The pancreas contains exocrine glands that produce enzymes important to digestion. These enzymes include trypsin and chymotrypsin to digest proteins; amylase for the digestion of carbohydrates; and lipase to break down fats. When the pancreas is in inflammation or experiencing infection the supplementation of these enzymes back into the diet can significantly aid with the body’s digestive process.
Natural Sugars vs. Processed/Refined Sugar
Natural sugars are found in fruit as fructose and in dairy products, such as milk and cheese, as lactose. Foods with natural sugar have an important role in the diet, because they provide essential nutrients that keep the body healthy and help prevent disease.

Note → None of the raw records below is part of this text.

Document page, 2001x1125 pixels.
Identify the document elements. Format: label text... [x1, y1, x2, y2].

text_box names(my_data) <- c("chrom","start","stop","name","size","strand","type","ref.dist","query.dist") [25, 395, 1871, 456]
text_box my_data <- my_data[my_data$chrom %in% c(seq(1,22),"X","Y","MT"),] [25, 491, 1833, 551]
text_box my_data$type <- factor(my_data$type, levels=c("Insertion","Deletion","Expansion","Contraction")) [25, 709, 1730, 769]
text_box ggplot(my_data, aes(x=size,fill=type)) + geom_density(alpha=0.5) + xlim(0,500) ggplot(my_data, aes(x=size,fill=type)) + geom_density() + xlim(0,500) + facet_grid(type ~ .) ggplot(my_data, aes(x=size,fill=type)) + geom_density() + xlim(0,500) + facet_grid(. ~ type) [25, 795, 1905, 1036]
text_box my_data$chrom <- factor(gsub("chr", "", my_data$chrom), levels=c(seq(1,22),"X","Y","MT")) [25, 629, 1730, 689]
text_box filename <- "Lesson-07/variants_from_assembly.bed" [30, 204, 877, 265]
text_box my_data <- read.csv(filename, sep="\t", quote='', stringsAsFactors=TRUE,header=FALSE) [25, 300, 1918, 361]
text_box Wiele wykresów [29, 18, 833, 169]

Most of the processed foods we eat add calories and sugar with little nutritional value. Refined sugar comes from sugar cane or sugar beets, which are processed to extract the sugar. It is typically found as sucrose, which is the combination of glucose and fructose. We use white and brown sugars to sweeten cakes and cookies, coffee, cereal and even fruit. Food manufacturers add chemically produced sugar, typically high-fructose corn syrup, to foods and beverages, including crackers, flavored yogurt, tomato sauce and salad dressing. Low-fat foods are the worst offenders, as manufacturers use sugar to add flavor.
How the body metabolizes the sugar in fruit and milk differs from how it metabolizes the refined sugar added to processed foods. The body breaks down refined sugar rapidly, causing insulin and blood sugar levels to skyrocket. Because refined sugar is digested quickly, you don’t feel full after you’re done eating, no matter how many calories you consumed. The fiber in fruit slows down metabolism, as fruit in the gut expands to make you feel full.
How much sugar is already in your blood will determine how the body uses the sugar. If you already have a lot of sugar in your system, then what you just digested will form either fat or glycogen, the storage form of glucose that’s used for quick energy. It doesn’t matter if it’s junk food or fruit.
What is not recommended is high-protein meat diets past your 40s, as adults lose enzyme functionality. Enzymes helps us to break down and digest the food we consume, and too many undigested proteins can convert to fats and sugars.